__Task to carry out__
No pictures should be carried over. Output all other parts of the entries verbatim.

(Dataset items)
____
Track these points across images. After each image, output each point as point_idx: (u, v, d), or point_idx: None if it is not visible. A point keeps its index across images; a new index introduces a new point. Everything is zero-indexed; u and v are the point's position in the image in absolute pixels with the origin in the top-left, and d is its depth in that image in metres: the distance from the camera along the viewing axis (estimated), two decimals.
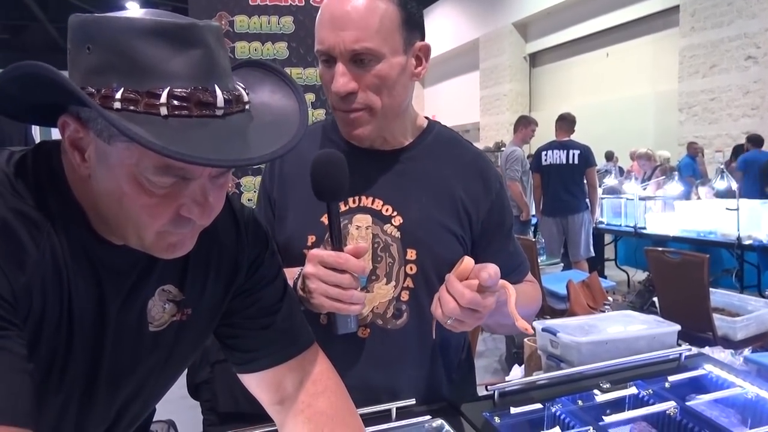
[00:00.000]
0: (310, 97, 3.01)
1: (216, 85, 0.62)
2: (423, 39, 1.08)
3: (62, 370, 0.72)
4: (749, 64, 9.54)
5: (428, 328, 1.07)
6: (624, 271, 6.35)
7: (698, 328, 3.17)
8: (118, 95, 0.58)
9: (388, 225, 1.10)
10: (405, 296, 1.10)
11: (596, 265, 5.79)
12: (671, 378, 1.22)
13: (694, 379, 1.25)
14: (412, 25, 1.05)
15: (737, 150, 6.69)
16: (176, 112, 0.59)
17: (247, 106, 0.67)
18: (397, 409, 1.06)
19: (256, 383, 0.91)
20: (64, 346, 0.71)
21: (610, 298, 3.78)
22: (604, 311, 3.61)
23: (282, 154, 0.65)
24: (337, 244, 0.98)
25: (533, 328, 3.00)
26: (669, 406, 1.12)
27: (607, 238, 6.60)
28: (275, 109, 0.70)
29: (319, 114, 3.01)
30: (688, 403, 1.14)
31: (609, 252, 6.73)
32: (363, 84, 1.01)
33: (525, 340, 3.24)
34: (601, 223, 6.07)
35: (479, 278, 0.92)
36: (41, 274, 0.66)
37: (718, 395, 1.18)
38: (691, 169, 7.68)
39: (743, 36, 9.57)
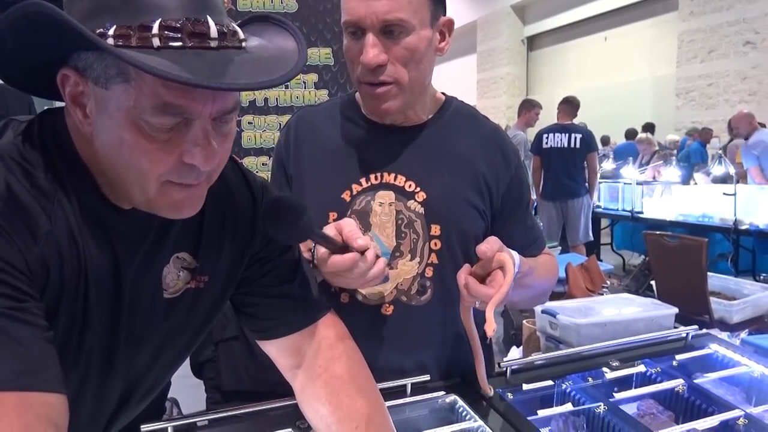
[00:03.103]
0: (312, 77, 2.99)
1: (209, 17, 0.63)
2: (445, 13, 1.07)
3: (80, 339, 0.73)
4: (747, 50, 9.54)
5: (452, 305, 1.08)
6: (619, 255, 6.40)
7: (695, 311, 3.20)
8: (111, 32, 0.59)
9: (412, 201, 1.09)
10: (429, 272, 1.10)
11: (593, 249, 5.83)
12: (679, 357, 1.24)
13: (700, 357, 1.27)
14: None
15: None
16: (169, 44, 0.60)
17: (243, 44, 0.67)
18: (412, 384, 1.07)
19: (275, 350, 0.92)
20: (81, 316, 0.72)
21: (608, 282, 3.82)
22: (602, 294, 3.64)
23: (281, 83, 0.65)
24: (340, 248, 0.92)
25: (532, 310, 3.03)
26: (677, 383, 1.14)
27: (603, 222, 6.64)
28: (273, 49, 0.70)
29: (322, 95, 3.00)
30: (695, 381, 1.16)
31: (604, 236, 6.78)
32: (392, 56, 1.00)
33: (524, 321, 3.27)
34: (598, 207, 6.10)
35: (478, 252, 0.92)
36: (56, 245, 0.67)
37: (724, 374, 1.21)
38: (699, 155, 7.66)
39: (742, 21, 9.55)
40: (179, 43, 0.60)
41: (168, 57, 0.59)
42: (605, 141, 10.33)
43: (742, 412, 1.03)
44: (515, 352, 3.46)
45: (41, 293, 0.65)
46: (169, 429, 0.93)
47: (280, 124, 2.98)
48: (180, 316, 0.84)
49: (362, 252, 0.91)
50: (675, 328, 2.45)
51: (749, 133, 5.47)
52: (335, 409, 0.84)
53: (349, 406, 0.84)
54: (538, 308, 2.92)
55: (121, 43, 0.59)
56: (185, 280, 0.83)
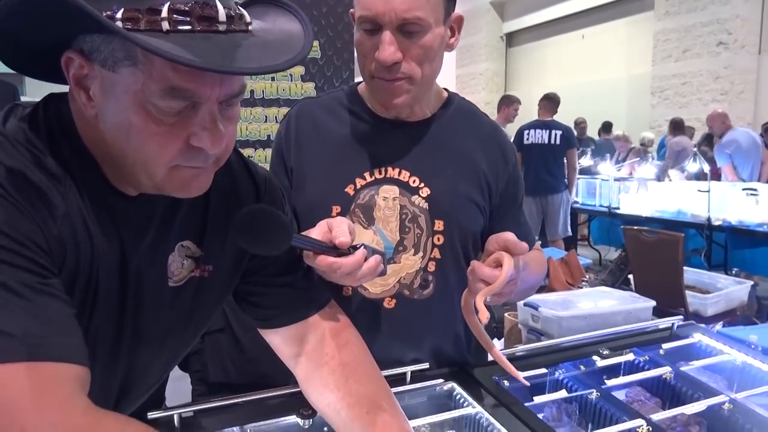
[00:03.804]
0: (299, 70, 2.99)
1: (217, 0, 0.63)
2: (454, 9, 1.07)
3: (87, 325, 0.73)
4: (720, 50, 9.74)
5: (453, 299, 1.10)
6: (596, 250, 6.51)
7: (671, 304, 3.29)
8: (119, 15, 0.59)
9: (416, 196, 1.10)
10: (432, 267, 1.12)
11: (571, 243, 5.93)
12: (665, 345, 1.29)
13: (685, 346, 1.32)
14: None
15: (708, 138, 6.87)
16: (178, 27, 0.60)
17: (249, 27, 0.67)
18: (412, 372, 1.09)
19: (279, 339, 0.93)
20: (92, 302, 0.72)
21: (587, 276, 3.89)
22: (581, 287, 3.72)
23: (290, 66, 0.66)
24: (328, 248, 0.88)
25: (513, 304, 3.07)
26: (665, 371, 1.19)
27: (581, 217, 6.75)
28: (278, 32, 0.70)
29: (309, 87, 3.00)
30: (681, 369, 1.20)
31: (581, 231, 6.89)
32: (408, 54, 1.00)
33: (505, 314, 3.33)
34: (576, 202, 6.20)
35: (509, 244, 0.93)
36: (71, 228, 0.67)
37: (708, 362, 1.25)
38: None
39: (715, 22, 9.75)
40: (188, 27, 0.60)
41: (177, 41, 0.59)
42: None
43: (728, 398, 1.08)
44: (497, 344, 3.52)
45: (59, 272, 0.66)
46: (176, 417, 0.94)
47: (266, 117, 2.97)
48: (184, 304, 0.85)
49: (346, 250, 0.87)
50: (652, 320, 2.52)
51: (723, 132, 5.60)
52: (344, 395, 0.85)
53: (357, 391, 0.85)
54: (519, 301, 2.97)
55: (129, 27, 0.59)
56: (189, 269, 0.83)
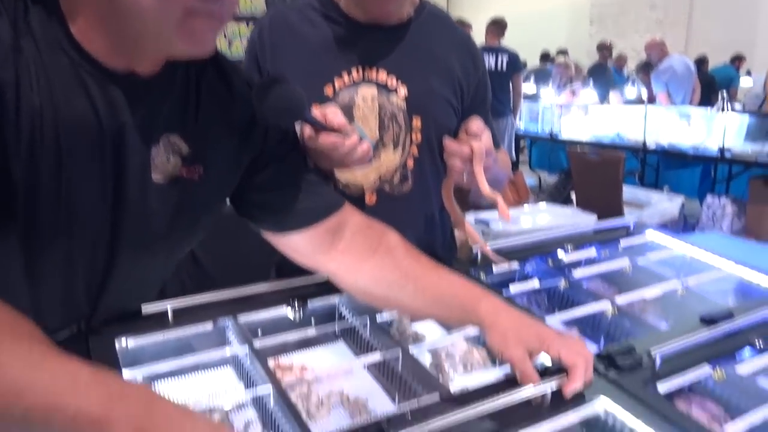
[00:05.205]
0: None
1: None
2: None
3: (59, 189, 0.71)
4: None
5: (430, 195, 1.15)
6: (537, 174, 6.73)
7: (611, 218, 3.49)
8: None
9: (394, 95, 1.13)
10: (410, 163, 1.16)
11: (514, 168, 6.10)
12: (623, 242, 1.38)
13: (640, 244, 1.42)
14: None
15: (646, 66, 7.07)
16: None
17: None
18: None
19: (306, 239, 0.92)
20: (54, 168, 0.69)
21: (531, 195, 4.04)
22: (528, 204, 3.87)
23: None
24: (327, 130, 0.91)
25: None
26: (624, 263, 1.28)
27: (521, 143, 6.92)
28: None
29: (259, 2, 2.88)
30: (639, 263, 1.30)
31: (522, 156, 7.08)
32: None
33: (456, 231, 3.43)
34: (519, 128, 6.32)
35: (468, 129, 1.03)
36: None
37: (662, 255, 1.36)
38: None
39: None
40: None
41: None
42: (523, 65, 10.58)
43: (680, 284, 1.18)
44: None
45: None
46: (169, 309, 0.95)
47: None
48: (169, 203, 0.82)
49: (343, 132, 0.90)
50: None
51: (660, 59, 5.78)
52: (406, 271, 0.90)
53: (416, 266, 0.90)
54: (471, 218, 3.07)
55: None
56: (175, 165, 0.81)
____
__Written response__
Track these points across images. After each image, output each point as point_idx: (u, v, d), or point_idx: None if it is not visible. A point keeps its index across images; a new index introduces a new point. Everything is zero-indexed; u and v are the point's position in the image in absolute pixels with the origin in the top-left, and d is its depth in that image in metres: the distance from the camera along the viewing axis (estimated), two decimals.
[00:00.000]
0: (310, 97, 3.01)
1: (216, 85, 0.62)
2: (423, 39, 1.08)
3: (62, 370, 0.72)
4: (749, 64, 9.54)
5: (428, 328, 1.07)
6: (624, 271, 6.35)
7: (698, 328, 3.17)
8: (118, 95, 0.58)
9: (388, 225, 1.10)
10: (405, 296, 1.10)
11: (596, 265, 5.79)
12: (671, 378, 1.22)
13: (694, 379, 1.25)
14: (412, 25, 1.05)
15: (737, 150, 6.69)
16: (176, 112, 0.59)
17: (247, 106, 0.67)
18: (397, 409, 1.06)
19: (256, 383, 0.91)
20: (64, 346, 0.71)
21: (610, 298, 3.78)
22: (604, 311, 3.61)
23: (282, 154, 0.65)
24: (337, 244, 0.98)
25: (533, 328, 3.00)
26: (669, 406, 1.12)
27: (607, 238, 6.60)
28: (275, 109, 0.70)
29: (319, 114, 3.01)
30: (688, 403, 1.14)
31: (609, 252, 6.73)
32: (363, 84, 1.01)
33: (525, 340, 3.24)
34: (601, 223, 6.07)
35: (479, 278, 0.92)
36: (41, 274, 0.66)
37: (718, 395, 1.18)
38: (691, 169, 7.68)
39: (743, 36, 9.57)
[00:03.103]
0: (312, 77, 2.99)
1: (209, 17, 0.63)
2: (445, 13, 1.07)
3: (80, 339, 0.73)
4: (747, 50, 9.54)
5: (452, 305, 1.08)
6: (619, 255, 6.40)
7: (695, 311, 3.20)
8: (111, 32, 0.59)
9: (412, 201, 1.09)
10: (429, 272, 1.10)
11: (593, 249, 5.83)
12: (679, 357, 1.24)
13: (700, 357, 1.27)
14: None
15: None
16: (169, 44, 0.60)
17: (243, 44, 0.67)
18: (412, 384, 1.07)
19: (275, 350, 0.92)
20: (81, 316, 0.72)
21: (608, 282, 3.82)
22: (602, 294, 3.64)
23: (281, 83, 0.65)
24: (340, 248, 0.92)
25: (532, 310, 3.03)
26: (677, 383, 1.14)
27: (603, 222, 6.64)
28: (273, 49, 0.70)
29: (322, 95, 3.00)
30: (695, 381, 1.16)
31: (604, 236, 6.78)
32: (392, 56, 1.00)
33: (524, 321, 3.27)
34: (598, 207, 6.10)
35: (478, 252, 0.92)
36: (56, 245, 0.67)
37: (724, 374, 1.21)
38: (699, 155, 7.66)
39: (742, 21, 9.55)
40: (179, 43, 0.60)
41: (168, 57, 0.59)
42: (605, 141, 10.33)
43: (742, 412, 1.03)
44: (515, 352, 3.46)
45: (41, 293, 0.65)
46: (169, 429, 0.93)
47: (280, 124, 2.98)
48: (180, 316, 0.84)
49: (362, 252, 0.91)
50: (675, 328, 2.45)
51: (749, 133, 5.47)
52: (335, 409, 0.84)
53: (349, 406, 0.84)
54: (538, 308, 2.92)
55: (121, 43, 0.59)
56: (185, 280, 0.83)
[00:03.804]
0: (299, 70, 2.99)
1: (217, 0, 0.63)
2: (454, 9, 1.07)
3: (87, 325, 0.73)
4: (720, 50, 9.74)
5: (453, 299, 1.10)
6: (596, 250, 6.51)
7: (671, 304, 3.29)
8: (119, 15, 0.59)
9: (416, 196, 1.10)
10: (432, 267, 1.12)
11: (571, 243, 5.93)
12: (665, 345, 1.29)
13: (685, 346, 1.32)
14: None
15: (708, 138, 6.87)
16: (178, 27, 0.60)
17: (249, 27, 0.67)
18: (412, 372, 1.09)
19: (279, 339, 0.93)
20: (92, 302, 0.72)
21: (587, 276, 3.89)
22: (581, 287, 3.72)
23: (290, 66, 0.66)
24: (328, 248, 0.88)
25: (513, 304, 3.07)
26: (665, 371, 1.19)
27: (581, 217, 6.75)
28: (278, 32, 0.70)
29: (309, 87, 3.00)
30: (681, 369, 1.20)
31: (581, 231, 6.89)
32: (408, 54, 1.00)
33: (505, 314, 3.33)
34: (576, 202, 6.20)
35: (509, 244, 0.93)
36: (71, 228, 0.67)
37: (708, 362, 1.25)
38: None
39: (715, 22, 9.75)
40: (188, 27, 0.60)
41: (177, 41, 0.59)
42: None
43: (728, 398, 1.08)
44: (497, 344, 3.52)
45: (59, 272, 0.66)
46: (176, 417, 0.94)
47: (266, 117, 2.97)
48: (184, 304, 0.85)
49: (346, 250, 0.87)
50: (652, 320, 2.52)
51: (723, 132, 5.60)
52: (344, 395, 0.85)
53: (357, 391, 0.85)
54: (519, 301, 2.97)
55: (129, 27, 0.59)
56: (189, 269, 0.83)
[00:05.205]
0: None
1: None
2: None
3: (59, 189, 0.71)
4: None
5: (430, 195, 1.15)
6: (537, 174, 6.73)
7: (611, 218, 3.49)
8: None
9: (394, 95, 1.13)
10: (410, 163, 1.16)
11: (514, 168, 6.10)
12: (623, 242, 1.38)
13: (640, 244, 1.42)
14: None
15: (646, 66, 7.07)
16: None
17: None
18: None
19: (306, 239, 0.92)
20: (54, 168, 0.69)
21: (531, 195, 4.04)
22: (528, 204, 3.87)
23: None
24: (327, 130, 0.91)
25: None
26: (624, 263, 1.28)
27: (521, 143, 6.92)
28: None
29: (259, 2, 2.88)
30: (639, 263, 1.30)
31: (522, 156, 7.08)
32: None
33: (456, 231, 3.43)
34: (519, 128, 6.32)
35: (468, 129, 1.03)
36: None
37: (662, 255, 1.36)
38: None
39: None
40: None
41: None
42: (523, 65, 10.58)
43: (680, 284, 1.18)
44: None
45: None
46: (169, 309, 0.95)
47: None
48: (169, 203, 0.82)
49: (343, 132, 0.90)
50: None
51: (660, 59, 5.78)
52: (406, 271, 0.90)
53: (416, 266, 0.90)
54: (471, 218, 3.07)
55: None
56: (175, 165, 0.81)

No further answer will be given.